Directions:
Copy out every one of the records below word for word, leaving out the pictures.

Data to process:
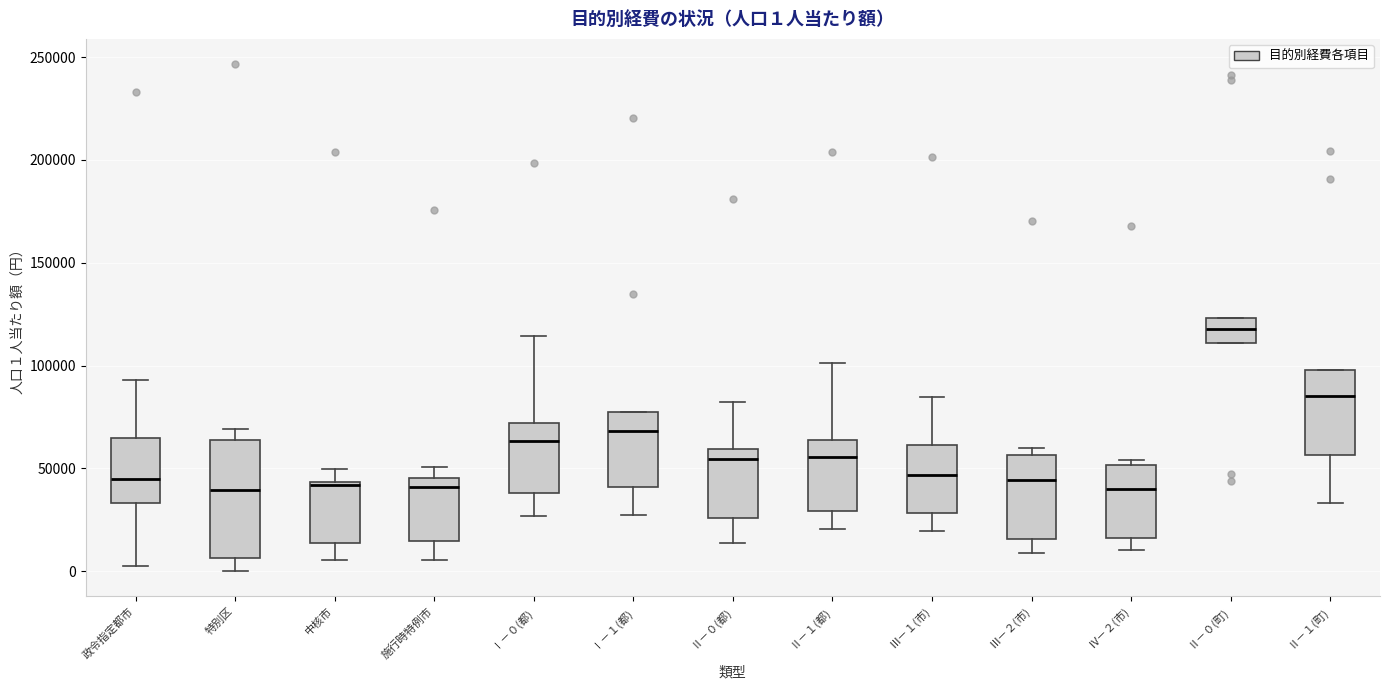

Which box is the tallest, from its lower edge to its upper edge?

特別区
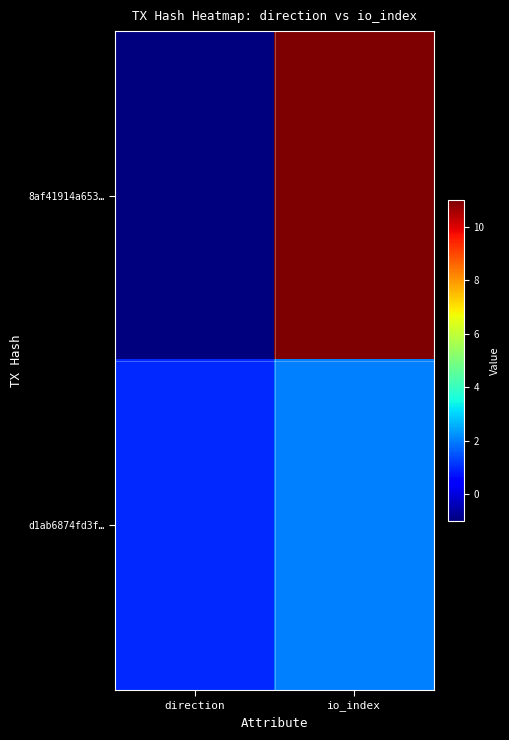

Which has a higher value, direction or io_index?

io_index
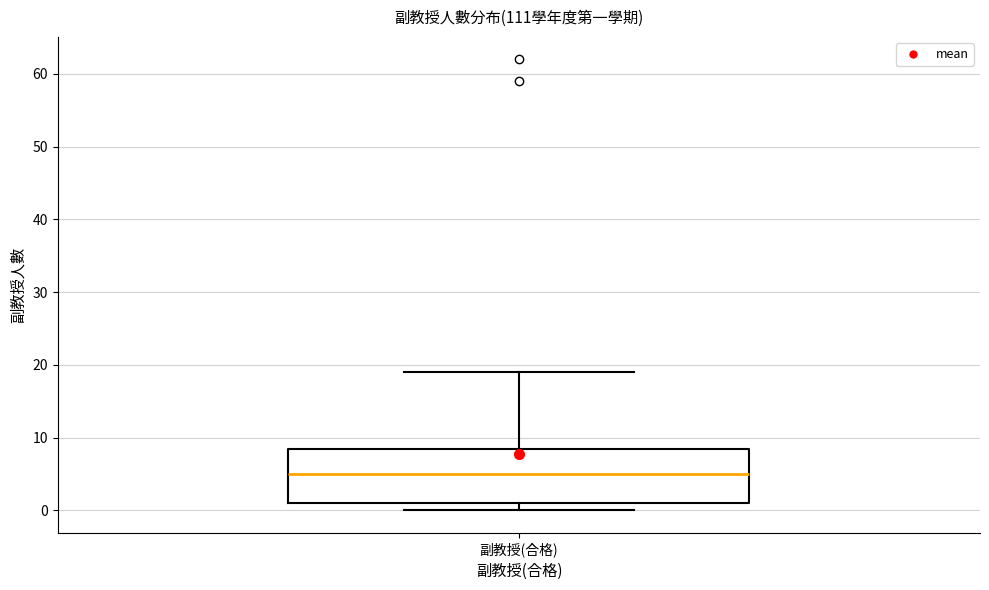

Transcribe this box plot: give where the median line is, the range the box spans, and where the two whiskers end, as read against the y-axis. The values are not printed on the chart, so give them approximately, as read against the axis.

median 5, box 1 to 9, whiskers 0 to 19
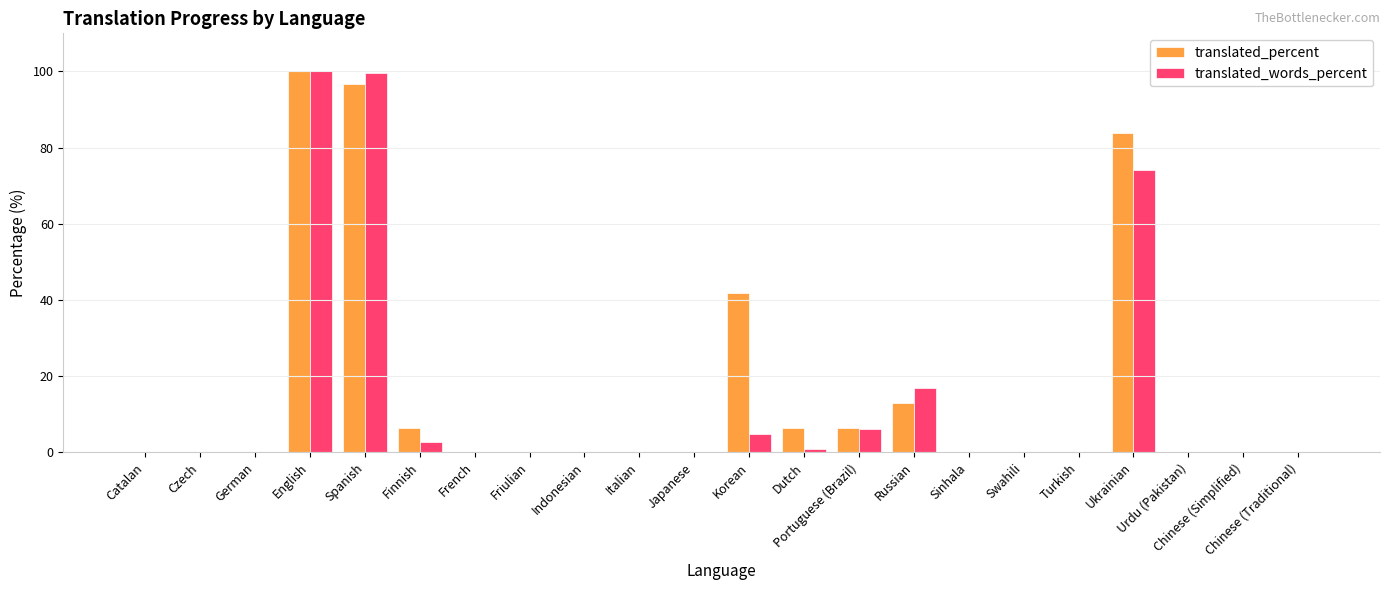

What is the sum of the translated_words_percent values at Portuguese (Brazil) and Chinese (Traditional)?

6.1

Exercise response:
Which box is the tallest, from its lower edge to its upper edge?

特別区

Which has a higher value, direction or io_index?

io_index

Transcribe this box plot: give where the median line is, the range the box spans, and where the two whiskers end, as read against the y-axis. The values are not printed on the chart, so give them approximately, as read against the axis.

median 5, box 1 to 9, whiskers 0 to 19

What is the sum of the translated_words_percent values at Portuguese (Brazil) and Chinese (Traditional)?

6.1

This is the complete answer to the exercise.